Self‐assembly and characterization of Fer‐1‐loaded liposomes and their predicted effects on corneal cells after alkali burn injury. (a) Liposomes were prepared using a thin‐film hydration method with Fer‐1 encapsulated into the hydrophobic layer. When administrated to the alkali‐burned cornea by eye drops, nanocarriers‐encapsulated Fer‐1 exhibit enhanced drug bioavailability than free Fer‐1. After the internalization of Fer‐1‐NPs, the drugs are released inside the cell, where they exert their inhibitory effects of ferroptosis, inflammation, and neovascularization. (b) The dynamic light scattering‐determined hydrodynamic diameter of the Fer‐1‐NPs (n = 3). (c) The cryo‐transmission electron microscope image of the Fer‐1‐NPs; scale bar, 100 nm. (d) In vitro release profiles of the Fer‐1‐NPs (n = 3). (e) Cellular uptake of free Nile Red and Nile Red‐NPs by human corneal epithelial cells. Scale bar, 50 μm. Representative fluorescence images of mice eyes (f) and quantification (n = 3) of the fluorescence signal (g) at different time points after topical administration of free Nile Red or Nile Red‐NPs. Results were presented as the mean ± SD. CNV, corneal neovascularization; DSPE‐PEG, 1,2‐distearoyl‐sn‐glycero‐3‐phosphoethanolamine‐N‐[methoxy (polyethylene glycol)‐2000]; Fer‐1‐NPs, ferrostatin‐1‐loaded liposomes; PDI, polydispersity index; ROS, reactive oxygen species

In vitro release profile of Fer‐1‐NPs at the predetermined time was performed as shown in Figure 3d. Approximately 5.6% and 44.8% of Fer‐1 are rapidly released from liposomes during the initial 10 min and 3 h, respectively. Then, about 74.1% and 76.3% of Fer‐1 was released at 24 h and 36 h, respectively. These results demonstrated the sustained release behavior of Fer‐1‐NPs, which could be crucial for achieving prolonged dosing intervals with enhanced drug contact.

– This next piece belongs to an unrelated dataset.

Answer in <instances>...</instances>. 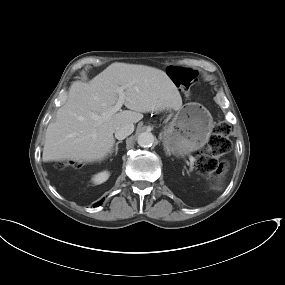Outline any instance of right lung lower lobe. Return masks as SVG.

Hydrophobic fluorescent probe Nile Red, utilized as the drug model, was encapsulated in the liposomes (Nile Red‐NPs) to investigate the cellular uptake using a fluorescent microscope. As shown in Figure 3e, strong red fluorescence from Nile Red‐NPs treated HCECs intensified with the extension of incubation time, and the internalization was largely complete within a short time (i.e., 15–30 min). In addition, cellular uptake of Nile Red‐NPs showed obviously higher fluorescence than those exposed in free Nile Red at every time point, which demonstrated the efficient internalization of Nile Red‐NPs. This behavior of fast internalization with improved cellular uptake is extremely beneficial for the administration of eye drops which have a short period of retention time.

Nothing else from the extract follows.